Furthermore, Hall highlighted health inequity across the country: “The burden of inequity in terms of access to safe drinking water in Australia does fall disproportionately on remote areas, and these areas have a larger population of Indigenous and Torres Strait Islander people.
“As we all know, there are lots of solutions, but not every solution will be appropriate for that community.”
No silver bullet
In terms of solutions, SA Water Remote Community Technical Support Officer Damian Mortimer has been working in the APY [Anangu Pitjantjatjara Yankunytjatjara] lands in far north-west South Australia on various strategies for water treatment in remote communities.
Mortimer said that while accessibility is a challenge in terms of researching different approaches, finding the right solution to remote water treatment that balances capital output, efficacy and waste is the biggest issue.
“In 2011, we had the introduction of the South Australian Safe Drinking Water Act, which meant that the Australian Drinking Water Guidelines became regulation, they are no longer just a guideline in South Australia,” Mortimer said.

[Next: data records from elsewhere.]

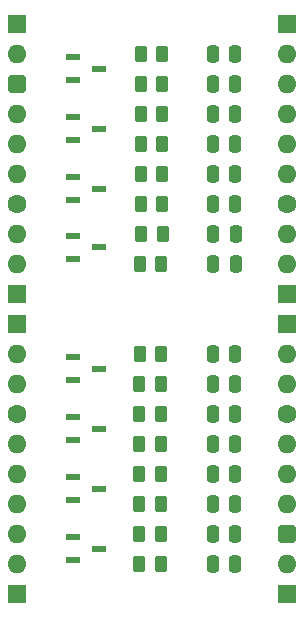
<source format=gts>
%TF.GenerationSoftware,KiCad,Pcbnew,8.0.7*%
%TF.CreationDate,2025-04-28T07:19:04+02:00*%
%TF.ProjectId,Signal Protection,5369676e-616c-4205-9072-6f7465637469,V1*%
%TF.SameCoordinates,Original*%
%TF.FileFunction,Soldermask,Top*%
%TF.FilePolarity,Negative*%
%FSLAX46Y46*%
G04 Gerber Fmt 4.6, Leading zero omitted, Abs format (unit mm)*
G04 Created by KiCad (PCBNEW 8.0.7) date 2025-04-28 07:19:04*
%MOMM*%
%LPD*%
G01*
G04 APERTURE LIST*
G04 Aperture macros list*
%AMRoundRect*
0 Rectangle with rounded corners*
0 $1 Rounding radius*
0 $2 $3 $4 $5 $6 $7 $8 $9 X,Y pos of 4 corners*
0 Add a 4 corners polygon primitive as box body*
4,1,4,$2,$3,$4,$5,$6,$7,$8,$9,$2,$3,0*
0 Add four circle primitives for the rounded corners*
1,1,$1+$1,$2,$3*
1,1,$1+$1,$4,$5*
1,1,$1+$1,$6,$7*
1,1,$1+$1,$8,$9*
0 Add four rect primitives between the rounded corners*
20,1,$1+$1,$2,$3,$4,$5,0*
20,1,$1+$1,$4,$5,$6,$7,0*
20,1,$1+$1,$6,$7,$8,$9,0*
20,1,$1+$1,$8,$9,$2,$3,0*%
G04 Aperture macros list end*
%ADD10RoundRect,0.250000X0.262500X0.450000X-0.262500X0.450000X-0.262500X-0.450000X0.262500X-0.450000X0*%
%ADD11R,1.150000X0.600000*%
%ADD12RoundRect,0.250000X-0.250000X-0.475000X0.250000X-0.475000X0.250000X0.475000X-0.250000X0.475000X0*%
%ADD13R,1.600000X1.600000*%
%ADD14O,1.600000X1.600000*%
%ADD15RoundRect,0.400000X-0.400000X-0.400000X0.400000X-0.400000X0.400000X0.400000X-0.400000X0.400000X0*%
%ADD16C,1.600000*%
G04 APERTURE END LIST*
D10*
%TO.C,R11*%
X12215500Y-30490000D03*
X10390500Y-30490000D03*
%TD*%
D11*
%TO.C,D6*%
X4785000Y-33330000D03*
X4785000Y-35250000D03*
X6985000Y-34290000D03*
%TD*%
D12*
%TO.C,C16*%
X16615500Y-45720000D03*
X18515500Y-45720000D03*
%TD*%
%TO.C,C4*%
X16615499Y-10160000D03*
X18515499Y-10160000D03*
%TD*%
D10*
%TO.C,R3*%
X12215500Y-35560000D03*
X10390500Y-35560000D03*
%TD*%
D12*
%TO.C,C15*%
X16615500Y-43180000D03*
X18515500Y-43180000D03*
%TD*%
D10*
%TO.C,R14*%
X12342500Y-12700000D03*
X10517500Y-12700000D03*
%TD*%
%TO.C,R10*%
X12342500Y-15250000D03*
X10517500Y-15250000D03*
%TD*%
D11*
%TO.C,D1*%
X4785000Y-2850000D03*
X4785000Y-4770000D03*
X6985000Y-3810000D03*
%TD*%
D10*
%TO.C,R6*%
X12366000Y-17780000D03*
X10541000Y-17780000D03*
%TD*%
D12*
%TO.C,C10*%
X16615500Y-30480000D03*
X18515500Y-30480000D03*
%TD*%
%TO.C,C5*%
X16615500Y-12700000D03*
X18515500Y-12700000D03*
%TD*%
%TO.C,C9*%
X16615500Y-27940000D03*
X18515500Y-27940000D03*
%TD*%
%TO.C,C8*%
X16639000Y-20320000D03*
X18539000Y-20320000D03*
%TD*%
D11*
%TO.C,D3*%
X4785000Y-13010000D03*
X4785000Y-14930000D03*
X6985000Y-13970000D03*
%TD*%
D12*
%TO.C,C12*%
X16615500Y-35560000D03*
X18515500Y-35560000D03*
%TD*%
%TO.C,C7*%
X16639000Y-17790000D03*
X18539000Y-17790000D03*
%TD*%
D11*
%TO.C,D8*%
X4785000Y-43490000D03*
X4785000Y-45410000D03*
X6985000Y-44450000D03*
%TD*%
D10*
%TO.C,R9*%
X12342500Y-5080000D03*
X10517500Y-5080000D03*
%TD*%
D11*
%TO.C,D4*%
X4785000Y-17963000D03*
X4785000Y-19883000D03*
X6985000Y-18923000D03*
%TD*%
%TO.C,D7*%
X4785000Y-38410000D03*
X4785000Y-40330000D03*
X6985000Y-39370000D03*
%TD*%
D12*
%TO.C,C2*%
X16615500Y-5080000D03*
X18515500Y-5080000D03*
%TD*%
D10*
%TO.C,R12*%
X12215500Y-40640000D03*
X10390500Y-40640000D03*
%TD*%
D12*
%TO.C,C1*%
X16615500Y-2540000D03*
X18515500Y-2540000D03*
%TD*%
D10*
%TO.C,R2*%
X12239000Y-20320000D03*
X10414000Y-20320000D03*
%TD*%
%TO.C,R7*%
X12215500Y-33030000D03*
X10390500Y-33030000D03*
%TD*%
D12*
%TO.C,C3*%
X16615498Y-7620000D03*
X18515498Y-7620000D03*
%TD*%
D10*
%TO.C,R8*%
X12215500Y-43180000D03*
X10390500Y-43180000D03*
%TD*%
%TO.C,R13*%
X12342500Y-2540000D03*
X10517500Y-2540000D03*
%TD*%
D13*
%TO.C,J4*%
X0Y0D03*
D14*
X0Y-2540000D03*
D15*
X0Y-5080000D03*
D14*
X0Y-7620000D03*
X0Y-10160000D03*
X0Y-12700000D03*
D16*
X0Y-15240000D03*
D14*
X0Y-17780000D03*
X0Y-20320000D03*
D13*
X0Y-22860000D03*
X0Y-25400000D03*
D14*
X0Y-27940000D03*
X0Y-30480000D03*
D16*
X0Y-33020000D03*
D14*
X0Y-35560000D03*
X0Y-38100000D03*
X0Y-40640000D03*
X0Y-43180000D03*
X0Y-45720000D03*
D13*
X0Y-48260000D03*
X22860000Y-48260000D03*
D14*
X22860000Y-45720000D03*
D15*
X22860000Y-43180000D03*
D14*
X22860000Y-40640000D03*
X22860000Y-38100000D03*
X22860000Y-35560000D03*
D16*
X22860000Y-33020000D03*
D14*
X22860000Y-30480000D03*
X22860000Y-27940000D03*
D13*
X22860000Y-25400000D03*
X22860000Y-22860000D03*
D14*
X22860000Y-20320000D03*
X22860000Y-17780000D03*
D16*
X22860000Y-15240000D03*
D14*
X22860000Y-12700000D03*
X22860000Y-10160000D03*
X22860000Y-7620000D03*
X22860000Y-5080000D03*
X22860000Y-2540000D03*
D13*
X22860000Y0D03*
%TD*%
D11*
%TO.C,D2*%
X4785000Y-7930000D03*
X4785000Y-9850000D03*
X6985000Y-8890000D03*
%TD*%
D12*
%TO.C,C13*%
X16615500Y-38100000D03*
X18515500Y-38100000D03*
%TD*%
D10*
%TO.C,R4*%
X12215500Y-45720000D03*
X10390500Y-45720000D03*
%TD*%
%TO.C,R1*%
X12342500Y-10160000D03*
X10517500Y-10160000D03*
%TD*%
%TO.C,R16*%
X12215500Y-38100000D03*
X10390500Y-38100000D03*
%TD*%
%TO.C,R15*%
X12239000Y-27940000D03*
X10414000Y-27940000D03*
%TD*%
D12*
%TO.C,C6*%
X16615500Y-15240000D03*
X18515500Y-15240000D03*
%TD*%
%TO.C,C11*%
X16615500Y-33020000D03*
X18515500Y-33020000D03*
%TD*%
D11*
%TO.C,D5*%
X4785000Y-28250000D03*
X4785000Y-30170000D03*
X6985000Y-29210000D03*
%TD*%
D10*
%TO.C,R5*%
X12342500Y-7630000D03*
X10517500Y-7630000D03*
%TD*%
D12*
%TO.C,C14*%
X16615500Y-40640000D03*
X18515500Y-40640000D03*
%TD*%
M02*

</source>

“We now have greater public expectation of the quality of water we are expected to provide, and that is across the board – we have all experienced that in this industry.”
Mortimer said SA Water is currently monitoring a range of strategies, including comparing RO [reverse osmosis] to more passive treatment processes.

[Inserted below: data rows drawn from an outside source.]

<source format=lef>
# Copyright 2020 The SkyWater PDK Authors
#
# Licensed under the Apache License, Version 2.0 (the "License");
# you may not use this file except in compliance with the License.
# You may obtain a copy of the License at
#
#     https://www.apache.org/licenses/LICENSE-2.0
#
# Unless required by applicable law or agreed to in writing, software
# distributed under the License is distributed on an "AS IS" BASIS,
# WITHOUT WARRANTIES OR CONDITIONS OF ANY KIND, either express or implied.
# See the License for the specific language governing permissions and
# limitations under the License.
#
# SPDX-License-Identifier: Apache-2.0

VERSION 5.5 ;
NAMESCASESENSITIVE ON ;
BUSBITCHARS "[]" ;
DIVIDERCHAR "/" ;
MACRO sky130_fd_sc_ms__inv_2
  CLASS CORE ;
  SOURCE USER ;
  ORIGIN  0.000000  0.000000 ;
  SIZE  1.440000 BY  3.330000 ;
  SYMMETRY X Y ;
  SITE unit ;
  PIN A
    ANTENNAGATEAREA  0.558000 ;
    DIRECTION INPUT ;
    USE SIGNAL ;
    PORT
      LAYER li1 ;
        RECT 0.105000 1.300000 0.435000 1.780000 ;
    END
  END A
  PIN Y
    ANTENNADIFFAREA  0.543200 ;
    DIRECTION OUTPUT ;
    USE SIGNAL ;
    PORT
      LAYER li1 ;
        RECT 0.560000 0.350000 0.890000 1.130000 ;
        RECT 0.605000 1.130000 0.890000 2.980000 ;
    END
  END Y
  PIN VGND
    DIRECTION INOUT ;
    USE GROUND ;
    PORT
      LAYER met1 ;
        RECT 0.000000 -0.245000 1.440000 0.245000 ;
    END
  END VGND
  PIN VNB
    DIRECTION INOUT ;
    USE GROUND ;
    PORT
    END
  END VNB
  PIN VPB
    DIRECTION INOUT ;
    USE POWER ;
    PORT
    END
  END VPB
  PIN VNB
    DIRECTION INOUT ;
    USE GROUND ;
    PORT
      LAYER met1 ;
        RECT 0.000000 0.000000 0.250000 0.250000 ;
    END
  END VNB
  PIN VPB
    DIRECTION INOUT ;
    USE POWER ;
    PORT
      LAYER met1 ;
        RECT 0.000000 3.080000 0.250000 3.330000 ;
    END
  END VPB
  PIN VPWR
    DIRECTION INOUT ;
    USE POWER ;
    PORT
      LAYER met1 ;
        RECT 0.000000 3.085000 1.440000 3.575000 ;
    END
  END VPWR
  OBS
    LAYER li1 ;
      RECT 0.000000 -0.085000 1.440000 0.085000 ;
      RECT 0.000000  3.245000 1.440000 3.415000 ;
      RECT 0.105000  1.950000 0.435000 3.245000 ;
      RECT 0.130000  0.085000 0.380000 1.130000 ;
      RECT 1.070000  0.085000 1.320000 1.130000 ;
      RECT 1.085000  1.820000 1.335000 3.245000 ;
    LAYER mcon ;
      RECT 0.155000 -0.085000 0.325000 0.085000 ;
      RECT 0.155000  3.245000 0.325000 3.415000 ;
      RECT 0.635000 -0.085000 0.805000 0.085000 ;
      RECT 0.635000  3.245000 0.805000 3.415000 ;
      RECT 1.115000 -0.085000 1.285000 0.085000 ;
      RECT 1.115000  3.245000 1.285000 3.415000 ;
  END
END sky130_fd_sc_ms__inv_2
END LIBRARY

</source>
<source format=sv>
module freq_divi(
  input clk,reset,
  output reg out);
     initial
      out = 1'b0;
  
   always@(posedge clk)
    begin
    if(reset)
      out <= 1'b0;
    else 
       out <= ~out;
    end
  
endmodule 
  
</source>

“We have four RO plants set up. It’s a well-understood treatment, it does an excellent job. We have great control, but it’s also power hungry and requires quite a bit of infrastructure,” he said.
“The infrastructure for the largest plant cost about $750,000, and we are providing water to about 350 people. Another strategy we are looking at currently is capacitance deionisation.”
Mortimer said another promising and straightforward solution is fluoride removal via calcium.
“The high calcium levels react quite heavily with the fluoride, essentially irreversibly. The fluoride becomes incredibly insoluble and the human body can no longer access the fluoride following this treatment process,” he said.
“We don’t have a waste problem with this solution. Also, the infrastructure requirement is minute. Retention times might be an issue, but we are currently looking at re-circulating via a solar-powered pump.”
Mortimer said that while some approaches perform well in terms of cost and relative waste production, striking the right balance with efficacy is more of a challenge.
“Basically, there’s no silver bullet. We are still seeking our Holy Grail,” he said.
“RO is currently the most reliable technology for removing contaminants from water in remote locations. But I firmly believe capacitance deionisation the technology of the future, however it lacks maturity at this stage and requires more reliable maintenance.”